Private investments are driven by supply and demand factors, irrespective of their broader significance for the nation’s health. If allowed to flow in freely, albeit in the presence of only basic regulatory arrangements such as quality checks — treatments and interventions with the most favorable public perception would attract the maximum investments. This is regardless of whether there is enough evidence to back them, or whether population health goals are served. The Covid-19 pandemic has given ample precedents of this. Particularly in the early stages of the pandemic, the blatant promotion and sale of certain dubious ‘immune boosters’ cascaded even throughout major cities like Mumbai. Such perceptions are hard to put away and are hardly conducive to the spirit and intent of public health.
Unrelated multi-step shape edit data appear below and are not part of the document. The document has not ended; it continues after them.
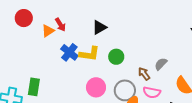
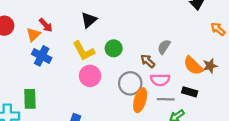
blue cross: (69, 52) -> (42, 56), moved
yellow L-shape: (89, 54) -> (84, 51), turned 65
pink circle: (96, 87) -> (90, 76), moved

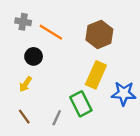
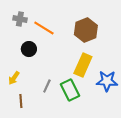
yellow arrow: (25, 84) -> (14, 78), moved
brown line: (24, 117) -> (21, 101), turned 32
gray line: (57, 118) -> (47, 86), moved

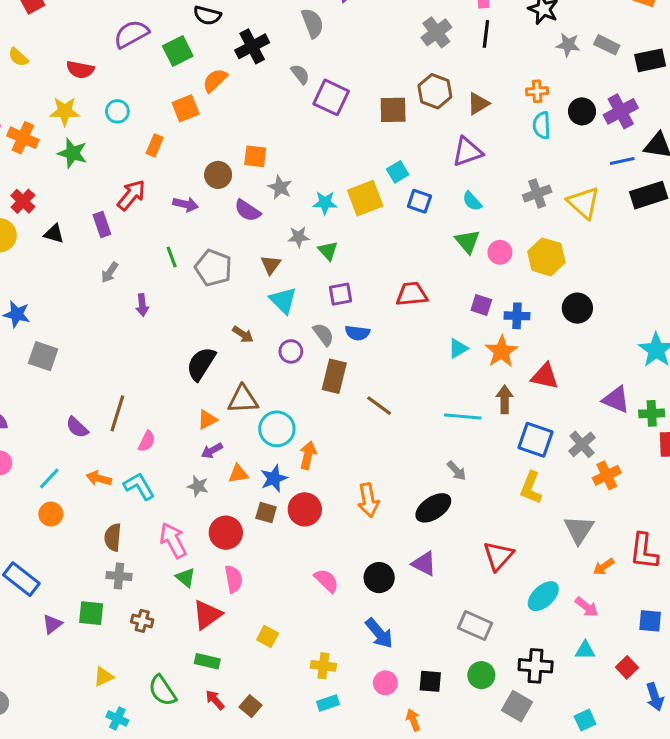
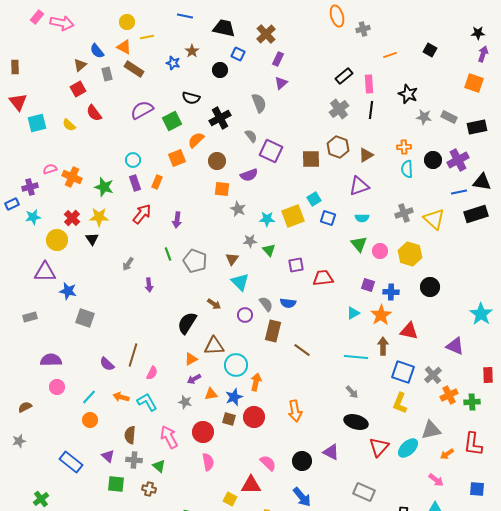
red semicircle: (80, 70) -> (94, 113), moved, turned 42
yellow star: (65, 111) -> (99, 217), moved
brown circle: (218, 175) -> (217, 161), moved
cyan semicircle: (472, 201) -> (362, 218), turned -48
purple arrow: (186, 204) -> (177, 220), turned 84
purple semicircle: (247, 211) -> (249, 175), moved, turned -54
purple rectangle: (102, 224) -> (135, 183), moved
black triangle: (54, 234) -> (92, 239), turned 40
purple square: (340, 294) -> (296, 265), moved
green cross: (652, 413) -> (472, 402), moved
black ellipse: (433, 508) -> (356, 422), moved, turned 50
gray triangle: (579, 530) -> (431, 430), turned 45
green triangle: (186, 578) -> (159, 466), moved
cyan ellipse: (543, 596) -> (408, 448), moved
red triangle: (207, 615) -> (251, 485), moved, turned 35
purple triangle: (52, 624) -> (108, 456), moved, turned -40

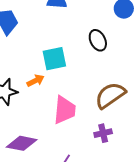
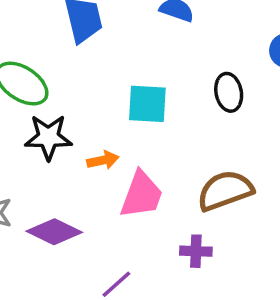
orange arrow: (36, 81) -> (103, 160), moved

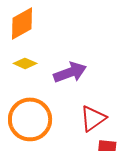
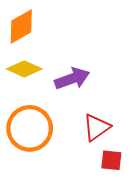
yellow diamond: (25, 63) -> (24, 69), size x1.4

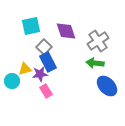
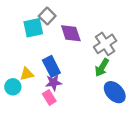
gray square: (44, 47) -> (47, 16), moved
green arrow: (95, 63) -> (102, 68), turned -66
purple star: (40, 74) -> (54, 83), moved

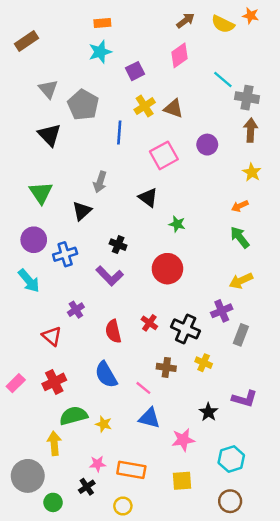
Also, such increased investments cannot be termed salubrious. In a less extreme sense, this has always been the case with the Ayush sector in India, and only stands to be accentuated in the face of the more laissez-faire policies being pursued lately.
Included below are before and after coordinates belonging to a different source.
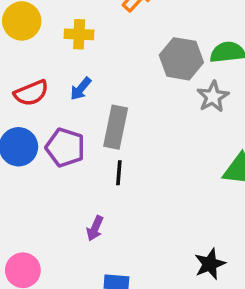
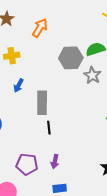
purple pentagon: (65, 147) -> (27, 164), moved
purple arrow: (95, 228) -> (55, 161), moved

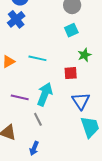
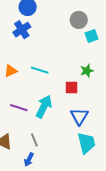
cyan square: (71, 30) -> (92, 36), moved
gray line: (38, 119) -> (34, 140), moved

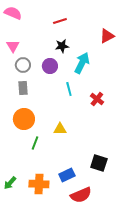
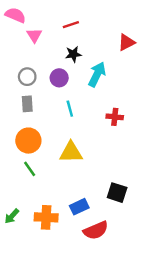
pink triangle: (13, 46) -> (34, 35), moved
cyan line: (69, 89) -> (70, 109), moved
red cross: (97, 99) -> (115, 117), turned -32
yellow triangle: (60, 129) -> (71, 152), size x1.5
green line: (35, 143) -> (30, 169), moved, turned -56

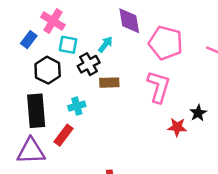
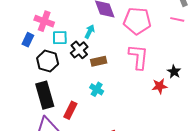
cyan cross: (77, 106) -> (97, 89), moved, turned -32

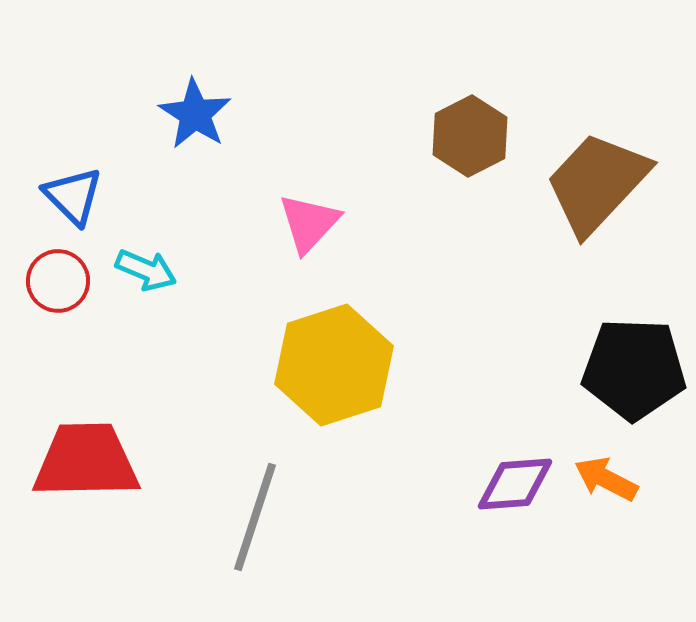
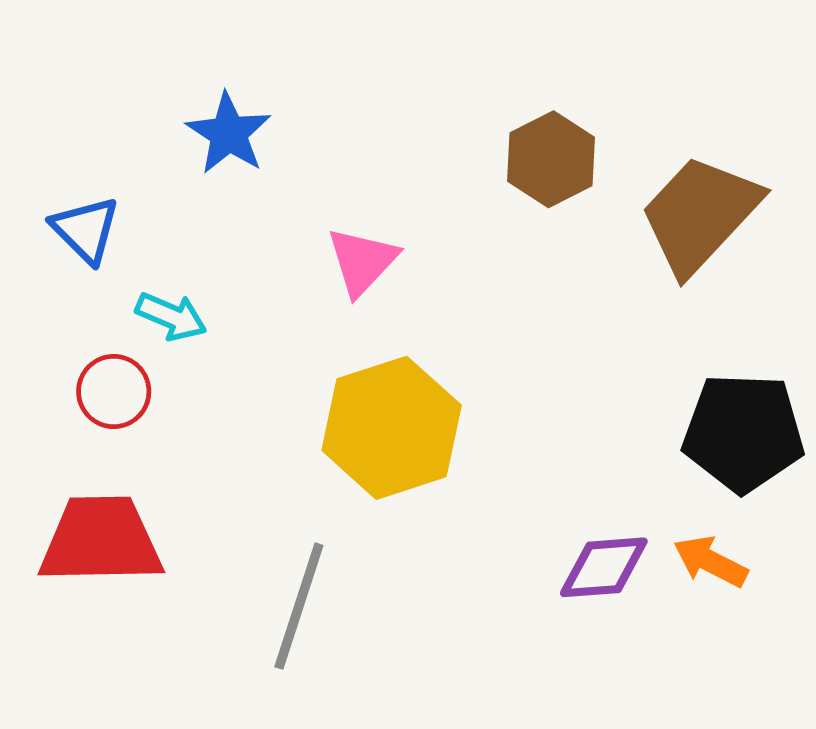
red circle: (58, 281) -> (114, 391), moved

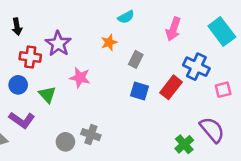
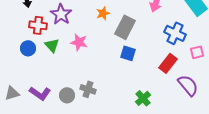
gray rectangle: (136, 59) -> (125, 27), size x1.6
red rectangle: (171, 87) -> (168, 63), moved
green triangle: (47, 95) -> (52, 45), moved
purple L-shape: (22, 120) -> (40, 93), moved
green cross: (184, 144) -> (143, 98), moved

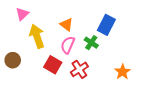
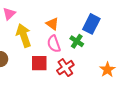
pink semicircle: (68, 45) -> (54, 44), turned -42
red square: (53, 65) -> (39, 63), turned -30

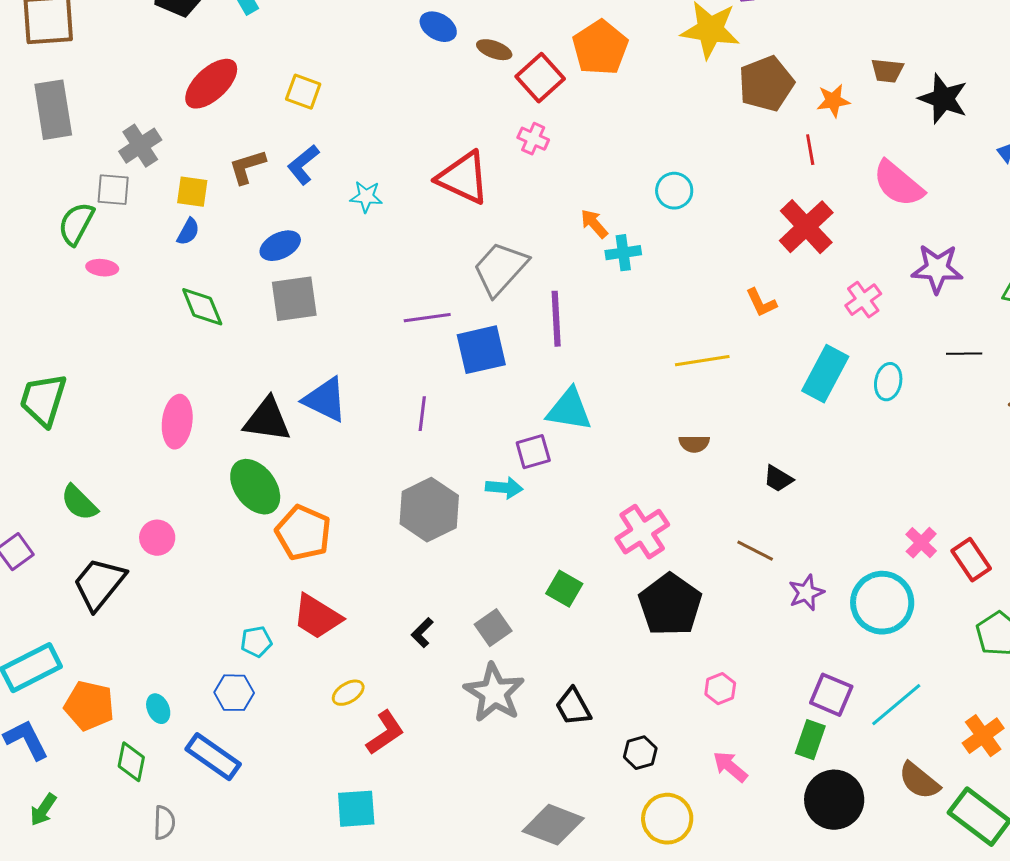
Such a laissez-faire approach is unfortunately at the heart of the current Ayush revival movement, baring few exceptions. Between 2015 (the year after the Ministry of Ayush was convened) and 2022, the budgetary allocation for the Ayush ministry increased at an unremarkable CAGR (compound annual growth rate) of 16 per cent (actuals to budget estimates). No wonder that in the persistent absence of enough evidence to back their efficacy, large scale investments in Ayush stood prone to popular skepticism, which constrains the room available for the government to increase investments in Ayush. Given this, private investments remain the only major avenue.
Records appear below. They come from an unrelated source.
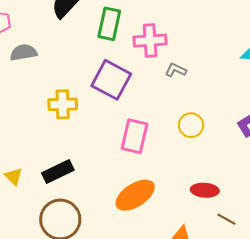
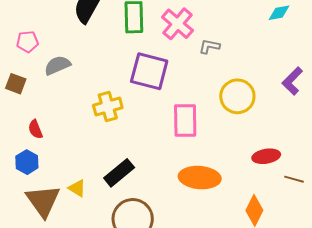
pink cross: (150, 41) -> (178, 24), turned -32
yellow circle: (191, 125) -> (237, 96), size x1.4
orange ellipse: (135, 195) -> (200, 178), turned 51

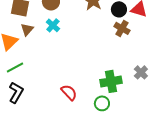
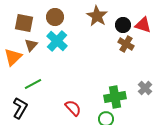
cyan cross: (53, 25) -> (57, 41), size x1.5
green line: (15, 67) -> (33, 84), moved

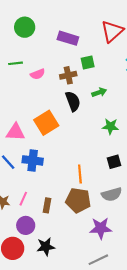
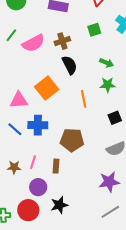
green line: (15, 63) -> (11, 35), turned -40
green square: (88, 63) -> (94, 30), moved
pink semicircle: (38, 74) -> (33, 43), size x1.6
green arrow: (99, 92) -> (107, 63), moved, turned 48
orange line: (80, 174) -> (84, 99), moved
brown pentagon: (78, 200) -> (72, 140), moved

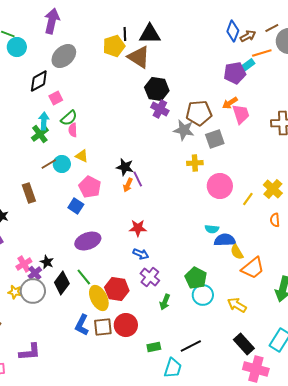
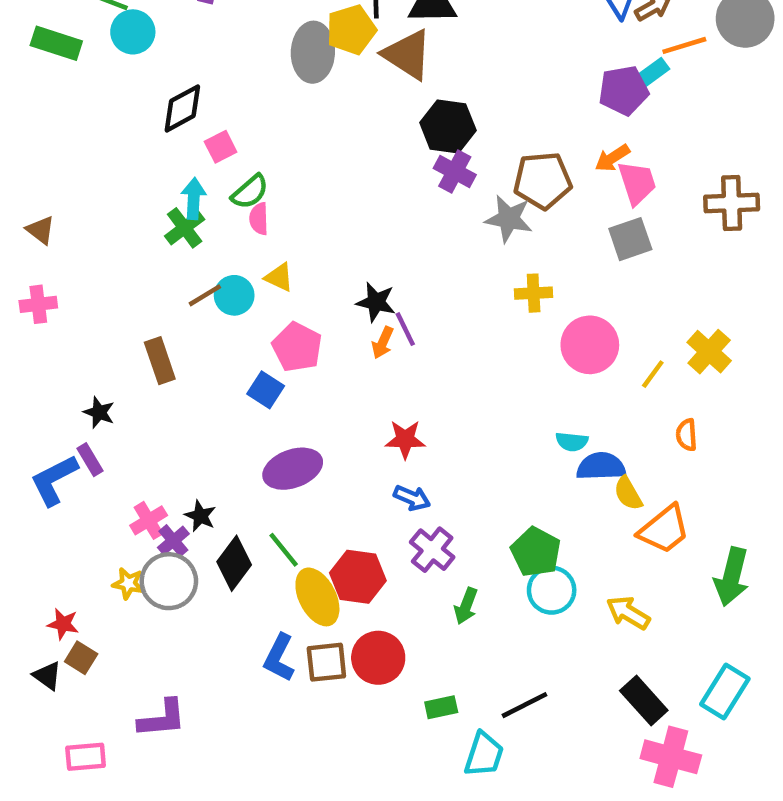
gray ellipse: (64, 56) -> (313, 52), moved, turned -45
gray square: (215, 139) -> (630, 239), moved
orange semicircle: (275, 220) -> (687, 435), moved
The way this stands to further distance the modern and traditional systems in mainstream healthcare is highly poignant to note. Today, for most democratic governments including India, universal healthcare fueled by public funds or insurance is the holy grail, at least purportedly so. Justifying a consequential inclusion of Ayush interventions under public health insurance becomes highly challenging and untenable, in the face of ever rising healthcare costs and crunch of public funds. Our few, shaky attempts to mainstream Ayush in primary healthcare can do little to hold up. The resultant untoward commercialization of Ayush medicines and formulations is already widely known. Failing to provide widely accepted and acknowledged mainstream therapeutic options, the larger stock of Ayush today has stood disposed to be channeled into fancy and essential sundries such as nutraceuticals and cosmeceuticals that drain the country of an array of potentially vital medical compounds. The current focus on export promotion of Ayush products only stands to aggravate this.

There is a need to rethink the entire paradigm of the current Ayush revival in the country, lest it risks being permanently relegated to an exotic choice for foreigners and a few believing countrymen. At least in spirit, there is much to learn from countries such as China, which did a remarkable job to integrate the education and practice of modern and traditional medical systems. The prescribed right way to do things is the long and difficult route that comprises scientifically validating traditional medical approaches, purging the redundant, keeping the worthy, and integrating them as an inalienable part of the well-regulated mainstream healthcare — while not allowing them to fall prey to the blandishments of the free market. Only this can rightly constitute the spirit of an Ayush revival. It is well understood today that traditional systems do not readily yield to conventional research methods, and the alternative approaches to investigating them are largely in infancy. However, it is still too early to give in and acquiesce in the notion that traditional systems are scientifically irredeemable.